In addition to their direct effect by scattering and absorbing solar radiation, aerosols have indirect effects on the Earth's radiation budget. Sulfate aerosols act as cloud condensation nuclei and thus lead to clouds that have more and smaller cloud droplets. These clouds reflect solar radiation more efficiently than clouds with fewer and larger droplets, a phenomenon known as the Twomey effect. This effect also causes droplets to be of more uniform size, which reduces growth of raindrops and makes the cloud more reflective to incoming sunlight, known as the Albrecht effect. Indirect effects are most noticeable in marine stratiform clouds, and have very little radiative effect on convective clouds. Indirect effects of aerosols represent the largest uncertainty in radiative forcing.

***

TASK REQUIREMENTS:
Answer these questions from the passage on aerosol indirect effects:
(a) What do sulfate aerosols act as?
(b) In which clouds are indirect effects most noticeable?
(c) What do indirect effects of aerosols represent in radiative forcing?

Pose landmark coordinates
***

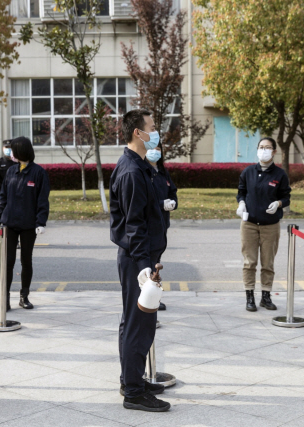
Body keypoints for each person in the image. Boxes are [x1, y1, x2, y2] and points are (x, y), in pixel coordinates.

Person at [110, 109, 170, 412]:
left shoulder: (141, 166)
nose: (155, 131)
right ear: (138, 132)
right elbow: (134, 225)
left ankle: (130, 378)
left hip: (142, 256)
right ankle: (133, 393)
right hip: (138, 260)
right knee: (139, 325)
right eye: (151, 126)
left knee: (136, 323)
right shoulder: (132, 171)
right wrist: (145, 266)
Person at [0, 137, 50, 311]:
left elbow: (42, 199)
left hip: (28, 224)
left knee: (26, 261)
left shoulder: (38, 173)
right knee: (7, 262)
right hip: (9, 223)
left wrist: (41, 221)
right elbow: (3, 197)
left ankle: (24, 296)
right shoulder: (11, 171)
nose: (10, 153)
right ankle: (5, 299)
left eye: (13, 150)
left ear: (21, 151)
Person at [236, 137, 291, 312]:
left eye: (268, 147)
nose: (264, 150)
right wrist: (241, 203)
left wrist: (279, 204)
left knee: (268, 263)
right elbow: (241, 192)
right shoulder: (248, 172)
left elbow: (286, 197)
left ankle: (266, 297)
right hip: (249, 224)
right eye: (261, 147)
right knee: (249, 262)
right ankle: (249, 297)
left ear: (274, 152)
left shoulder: (280, 174)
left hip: (270, 225)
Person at [146, 143, 177, 312]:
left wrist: (173, 203)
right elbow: (142, 201)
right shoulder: (143, 172)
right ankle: (148, 296)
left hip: (162, 223)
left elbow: (172, 191)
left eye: (158, 149)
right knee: (149, 261)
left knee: (156, 260)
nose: (155, 152)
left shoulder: (163, 172)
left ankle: (154, 295)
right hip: (148, 224)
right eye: (152, 148)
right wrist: (160, 204)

***

YOUR SOLUTION:
(a) Cloud condensation nuclei.
(b) Marine stratiform clouds.
(c) The largest uncertainty.